One number is the whole answer: how many lines of the records include "orders".

__DATA EXTRACTS__.

>>>>>

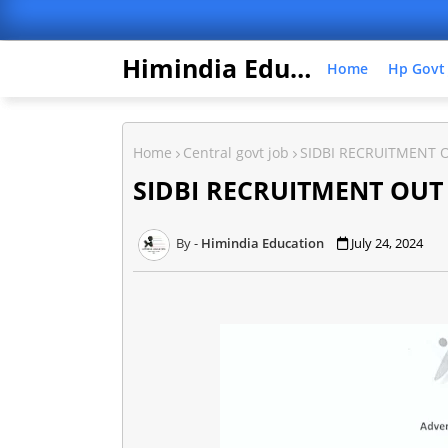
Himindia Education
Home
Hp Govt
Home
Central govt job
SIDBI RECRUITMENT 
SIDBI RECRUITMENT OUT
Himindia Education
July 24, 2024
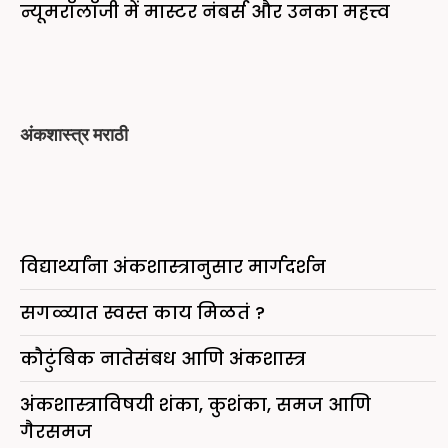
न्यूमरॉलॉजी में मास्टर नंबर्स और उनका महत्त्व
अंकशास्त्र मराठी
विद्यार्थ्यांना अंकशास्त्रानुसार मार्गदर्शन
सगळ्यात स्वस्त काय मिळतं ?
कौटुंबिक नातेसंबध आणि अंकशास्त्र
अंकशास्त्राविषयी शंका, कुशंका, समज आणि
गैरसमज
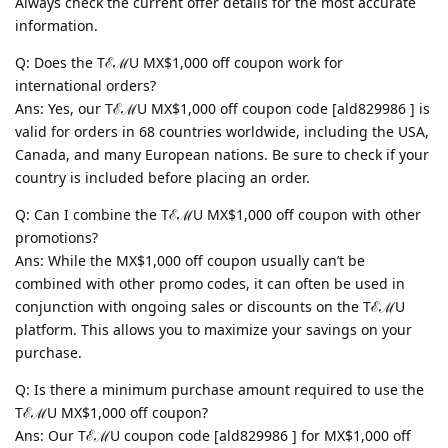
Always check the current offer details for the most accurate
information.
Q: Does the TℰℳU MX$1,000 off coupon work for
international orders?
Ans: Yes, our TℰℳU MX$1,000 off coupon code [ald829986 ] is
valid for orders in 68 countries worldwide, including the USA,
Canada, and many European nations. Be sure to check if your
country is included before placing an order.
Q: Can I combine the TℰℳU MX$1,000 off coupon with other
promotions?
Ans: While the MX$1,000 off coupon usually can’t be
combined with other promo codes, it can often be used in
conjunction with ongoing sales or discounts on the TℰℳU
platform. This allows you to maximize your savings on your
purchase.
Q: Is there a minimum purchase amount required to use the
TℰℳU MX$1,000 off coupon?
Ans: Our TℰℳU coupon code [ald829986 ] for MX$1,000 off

<<<<<
>>>>>

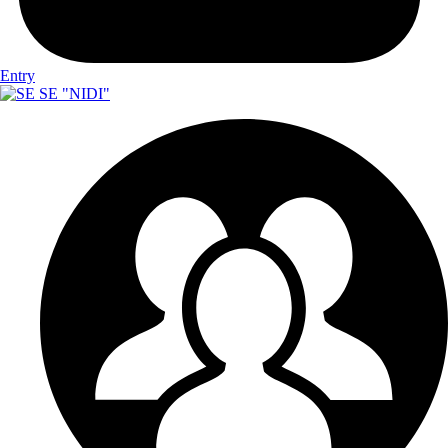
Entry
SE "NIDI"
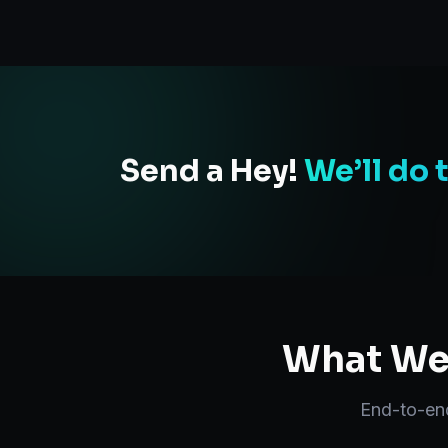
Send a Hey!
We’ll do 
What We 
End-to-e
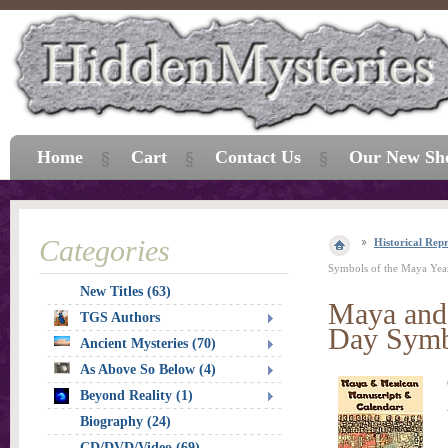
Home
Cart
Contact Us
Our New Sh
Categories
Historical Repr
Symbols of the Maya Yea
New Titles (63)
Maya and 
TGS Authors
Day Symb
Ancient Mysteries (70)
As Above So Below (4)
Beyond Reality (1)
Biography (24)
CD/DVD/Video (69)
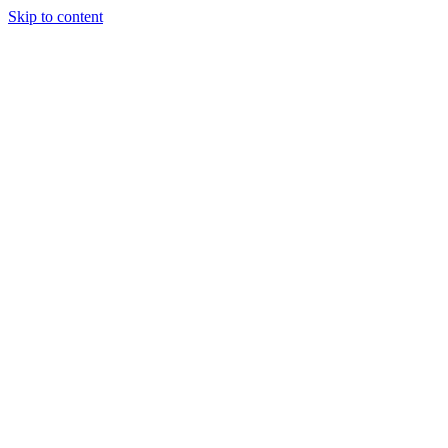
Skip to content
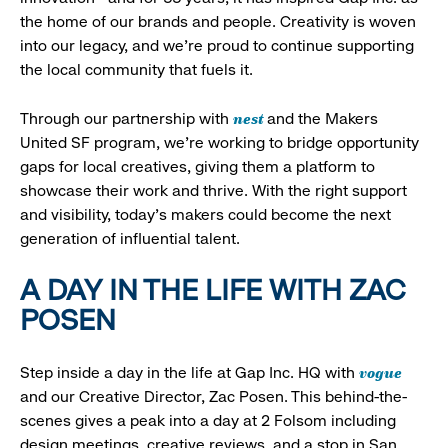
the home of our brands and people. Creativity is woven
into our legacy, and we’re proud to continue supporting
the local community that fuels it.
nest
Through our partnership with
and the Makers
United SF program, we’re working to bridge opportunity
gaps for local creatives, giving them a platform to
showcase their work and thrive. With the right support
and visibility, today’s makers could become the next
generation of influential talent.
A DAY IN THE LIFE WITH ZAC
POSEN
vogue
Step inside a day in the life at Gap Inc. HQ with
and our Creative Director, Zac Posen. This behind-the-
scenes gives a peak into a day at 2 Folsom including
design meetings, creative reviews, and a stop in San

<<<<<
>>>>>

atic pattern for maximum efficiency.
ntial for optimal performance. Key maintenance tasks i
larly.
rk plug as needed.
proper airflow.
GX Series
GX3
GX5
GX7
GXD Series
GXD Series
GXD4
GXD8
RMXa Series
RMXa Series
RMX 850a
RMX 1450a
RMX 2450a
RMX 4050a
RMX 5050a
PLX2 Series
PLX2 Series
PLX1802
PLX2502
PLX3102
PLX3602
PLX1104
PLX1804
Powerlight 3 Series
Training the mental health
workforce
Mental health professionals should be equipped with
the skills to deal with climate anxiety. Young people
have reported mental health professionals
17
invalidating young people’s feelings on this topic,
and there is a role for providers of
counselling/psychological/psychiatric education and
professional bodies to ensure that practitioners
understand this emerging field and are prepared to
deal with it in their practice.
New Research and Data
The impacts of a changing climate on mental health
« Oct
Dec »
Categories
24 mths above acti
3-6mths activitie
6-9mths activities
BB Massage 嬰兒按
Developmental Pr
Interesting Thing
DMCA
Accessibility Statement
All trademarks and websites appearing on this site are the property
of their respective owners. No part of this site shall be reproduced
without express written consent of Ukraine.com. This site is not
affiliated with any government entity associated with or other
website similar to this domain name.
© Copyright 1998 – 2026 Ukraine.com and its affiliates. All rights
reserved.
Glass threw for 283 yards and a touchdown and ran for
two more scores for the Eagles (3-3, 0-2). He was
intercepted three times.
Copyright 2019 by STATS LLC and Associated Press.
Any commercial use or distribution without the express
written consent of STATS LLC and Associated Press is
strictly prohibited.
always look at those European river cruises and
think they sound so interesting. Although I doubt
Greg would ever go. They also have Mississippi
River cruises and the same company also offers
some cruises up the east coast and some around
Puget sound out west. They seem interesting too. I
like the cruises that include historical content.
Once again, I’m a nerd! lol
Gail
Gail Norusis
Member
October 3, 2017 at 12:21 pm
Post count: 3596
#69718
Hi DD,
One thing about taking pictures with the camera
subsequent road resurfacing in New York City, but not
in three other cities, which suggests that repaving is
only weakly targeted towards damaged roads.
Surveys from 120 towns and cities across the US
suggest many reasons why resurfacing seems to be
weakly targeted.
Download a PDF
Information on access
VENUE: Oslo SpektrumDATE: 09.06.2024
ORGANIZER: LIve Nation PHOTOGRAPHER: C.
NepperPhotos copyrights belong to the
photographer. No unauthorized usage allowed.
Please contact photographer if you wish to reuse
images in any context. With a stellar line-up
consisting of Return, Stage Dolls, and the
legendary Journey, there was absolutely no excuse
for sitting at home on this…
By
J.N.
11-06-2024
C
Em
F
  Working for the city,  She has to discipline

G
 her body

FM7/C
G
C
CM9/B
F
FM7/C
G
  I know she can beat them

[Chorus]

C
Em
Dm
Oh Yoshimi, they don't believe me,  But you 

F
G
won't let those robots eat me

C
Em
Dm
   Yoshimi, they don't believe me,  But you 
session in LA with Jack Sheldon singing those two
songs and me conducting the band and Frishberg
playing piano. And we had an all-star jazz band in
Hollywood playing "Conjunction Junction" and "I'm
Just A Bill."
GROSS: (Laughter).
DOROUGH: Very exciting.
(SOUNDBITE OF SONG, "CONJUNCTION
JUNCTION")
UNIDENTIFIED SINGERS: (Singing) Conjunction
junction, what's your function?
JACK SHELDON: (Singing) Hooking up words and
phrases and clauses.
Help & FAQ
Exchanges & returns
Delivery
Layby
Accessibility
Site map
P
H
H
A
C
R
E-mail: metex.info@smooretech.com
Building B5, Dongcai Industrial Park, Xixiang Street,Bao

<<<<<

__ANSWER TO THIS PROBLEM__.
2